■ **What you have to do**: Look through the listing below, and wherever a line has the string "Ozon", pull it out.

>>

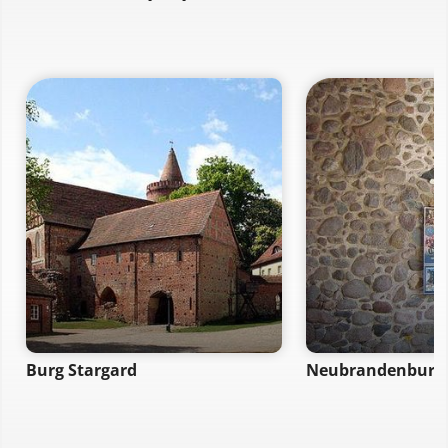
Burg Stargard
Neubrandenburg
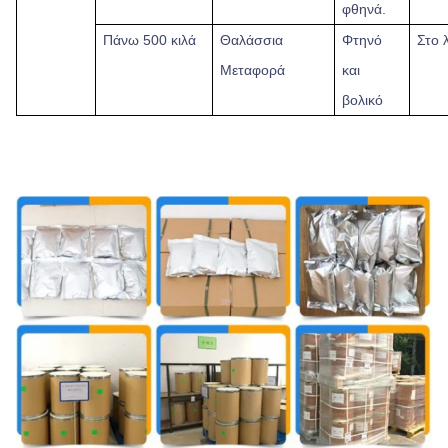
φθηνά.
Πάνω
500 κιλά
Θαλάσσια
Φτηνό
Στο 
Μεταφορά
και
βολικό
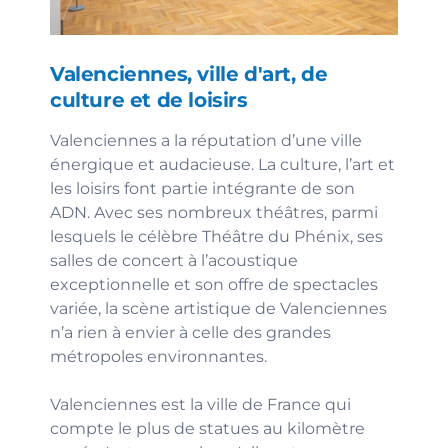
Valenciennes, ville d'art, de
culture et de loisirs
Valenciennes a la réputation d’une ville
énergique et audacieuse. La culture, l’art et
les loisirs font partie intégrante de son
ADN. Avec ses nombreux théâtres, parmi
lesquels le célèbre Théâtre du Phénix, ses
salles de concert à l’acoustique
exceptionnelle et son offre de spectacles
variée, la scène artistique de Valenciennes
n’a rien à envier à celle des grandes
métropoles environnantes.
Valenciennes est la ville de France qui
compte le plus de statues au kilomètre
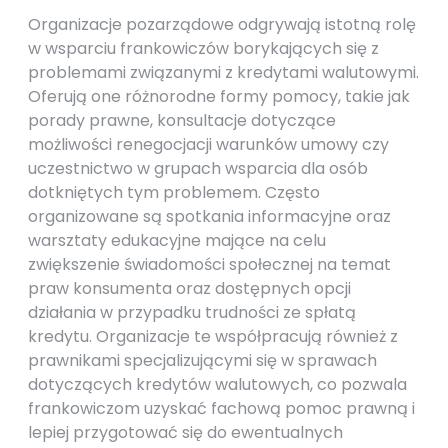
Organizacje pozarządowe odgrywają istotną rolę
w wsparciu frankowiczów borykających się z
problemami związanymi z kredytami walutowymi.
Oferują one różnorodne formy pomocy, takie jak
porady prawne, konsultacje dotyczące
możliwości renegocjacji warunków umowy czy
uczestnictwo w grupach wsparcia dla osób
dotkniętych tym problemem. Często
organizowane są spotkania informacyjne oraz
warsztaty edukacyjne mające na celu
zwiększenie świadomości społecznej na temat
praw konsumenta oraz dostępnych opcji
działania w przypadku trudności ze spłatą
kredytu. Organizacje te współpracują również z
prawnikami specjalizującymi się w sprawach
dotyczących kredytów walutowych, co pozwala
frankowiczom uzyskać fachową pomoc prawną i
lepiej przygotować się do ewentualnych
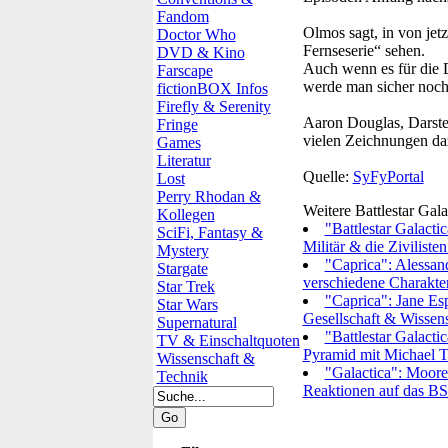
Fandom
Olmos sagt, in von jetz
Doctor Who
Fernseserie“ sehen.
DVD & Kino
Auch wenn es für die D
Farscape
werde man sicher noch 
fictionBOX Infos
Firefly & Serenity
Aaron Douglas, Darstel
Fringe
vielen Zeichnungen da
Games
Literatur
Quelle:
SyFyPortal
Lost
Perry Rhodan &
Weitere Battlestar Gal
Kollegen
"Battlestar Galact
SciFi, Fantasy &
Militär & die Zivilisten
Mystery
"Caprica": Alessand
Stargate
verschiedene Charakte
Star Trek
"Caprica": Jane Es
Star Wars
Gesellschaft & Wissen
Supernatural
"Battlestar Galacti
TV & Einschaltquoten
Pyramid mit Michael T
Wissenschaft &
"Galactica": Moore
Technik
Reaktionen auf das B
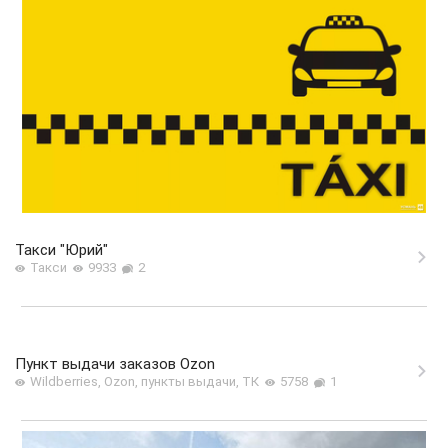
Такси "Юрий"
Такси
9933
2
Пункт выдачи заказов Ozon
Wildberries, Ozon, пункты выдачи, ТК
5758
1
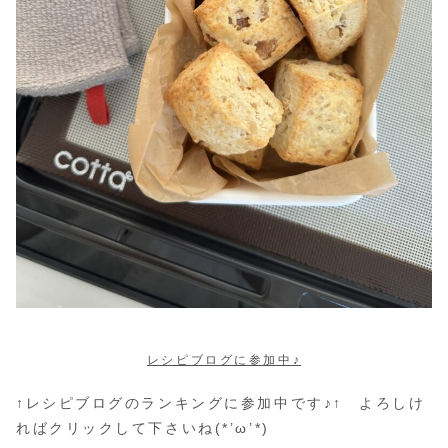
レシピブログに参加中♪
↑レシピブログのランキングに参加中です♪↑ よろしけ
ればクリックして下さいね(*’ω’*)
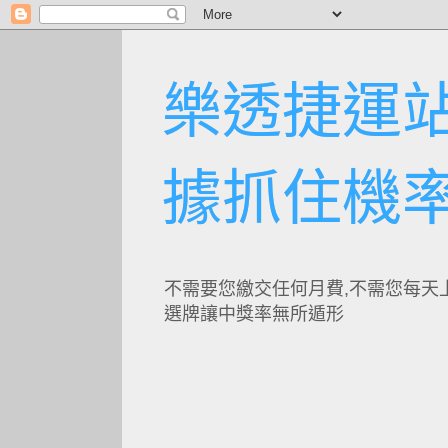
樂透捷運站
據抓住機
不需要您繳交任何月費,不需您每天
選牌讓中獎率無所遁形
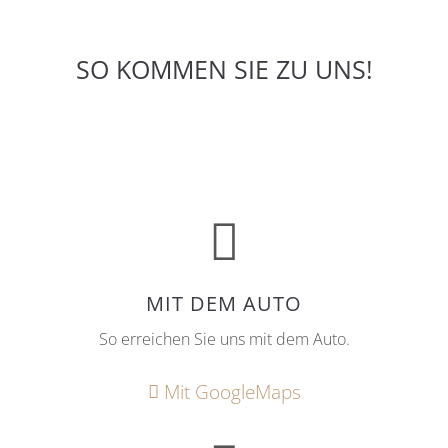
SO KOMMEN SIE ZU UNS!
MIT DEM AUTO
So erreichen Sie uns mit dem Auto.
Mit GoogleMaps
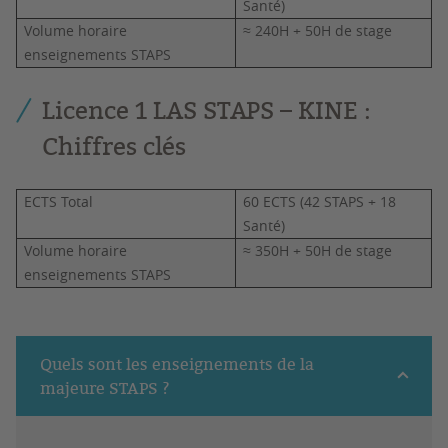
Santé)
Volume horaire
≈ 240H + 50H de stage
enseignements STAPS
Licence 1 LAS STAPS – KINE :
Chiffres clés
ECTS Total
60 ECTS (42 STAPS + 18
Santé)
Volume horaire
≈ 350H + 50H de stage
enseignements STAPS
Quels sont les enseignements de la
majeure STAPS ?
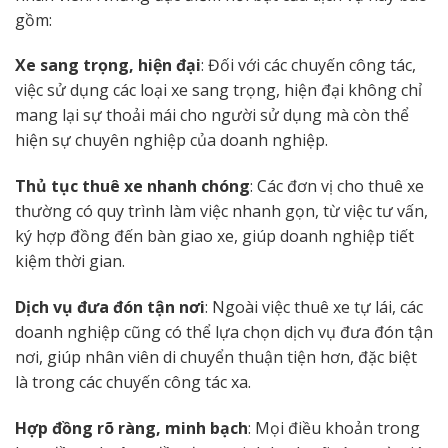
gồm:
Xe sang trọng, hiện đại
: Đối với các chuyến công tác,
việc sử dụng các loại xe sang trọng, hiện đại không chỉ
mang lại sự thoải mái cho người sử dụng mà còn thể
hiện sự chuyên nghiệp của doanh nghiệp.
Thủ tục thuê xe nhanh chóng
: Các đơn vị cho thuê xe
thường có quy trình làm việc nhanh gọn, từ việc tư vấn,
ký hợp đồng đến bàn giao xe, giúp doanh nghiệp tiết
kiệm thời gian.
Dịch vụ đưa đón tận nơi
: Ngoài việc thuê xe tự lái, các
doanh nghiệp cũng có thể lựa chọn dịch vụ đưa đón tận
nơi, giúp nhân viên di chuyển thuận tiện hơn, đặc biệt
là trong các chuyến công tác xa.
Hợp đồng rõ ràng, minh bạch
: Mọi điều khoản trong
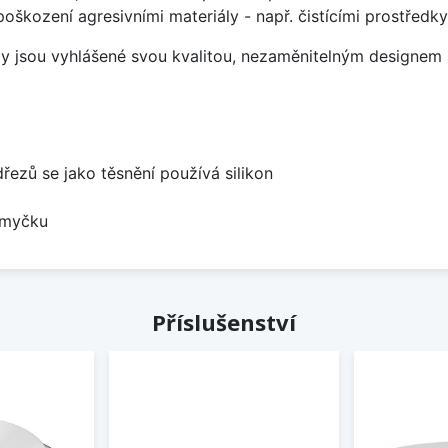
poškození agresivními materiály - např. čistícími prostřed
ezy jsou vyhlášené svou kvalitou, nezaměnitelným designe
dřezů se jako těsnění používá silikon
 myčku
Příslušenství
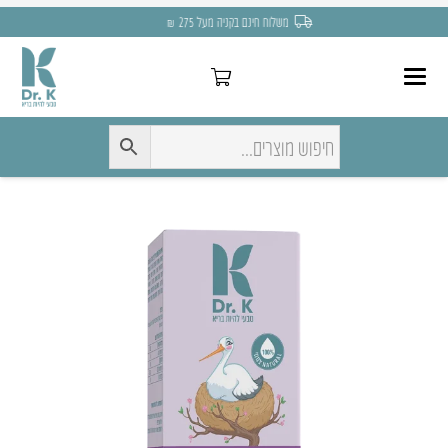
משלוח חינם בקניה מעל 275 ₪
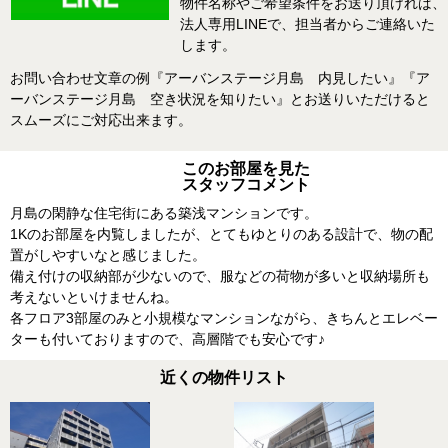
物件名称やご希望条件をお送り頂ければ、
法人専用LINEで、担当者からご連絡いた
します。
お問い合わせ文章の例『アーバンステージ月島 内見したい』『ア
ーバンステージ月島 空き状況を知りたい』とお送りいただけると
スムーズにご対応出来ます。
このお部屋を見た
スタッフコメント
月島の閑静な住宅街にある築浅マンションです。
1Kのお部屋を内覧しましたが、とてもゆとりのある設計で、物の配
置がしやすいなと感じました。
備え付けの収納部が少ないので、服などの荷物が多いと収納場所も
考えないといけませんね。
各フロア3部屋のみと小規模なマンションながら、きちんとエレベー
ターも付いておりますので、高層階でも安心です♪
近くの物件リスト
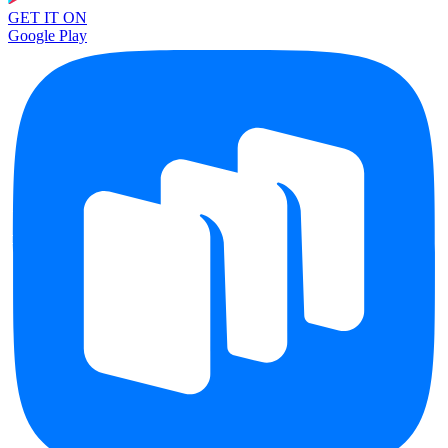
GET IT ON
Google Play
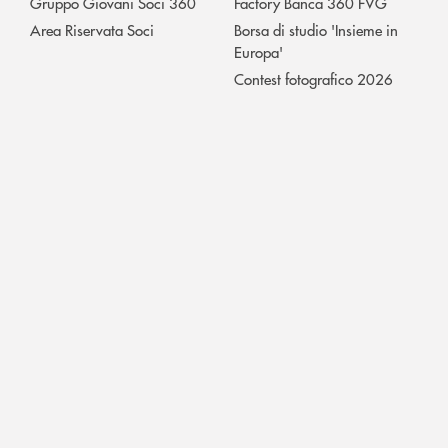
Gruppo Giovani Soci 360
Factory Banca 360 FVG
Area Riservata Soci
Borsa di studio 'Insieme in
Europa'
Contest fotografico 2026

<<

■ **Task solution**:
Пункт выдачи заказов Ozon
Wildberries, Ozon, пункты выдачи, ТК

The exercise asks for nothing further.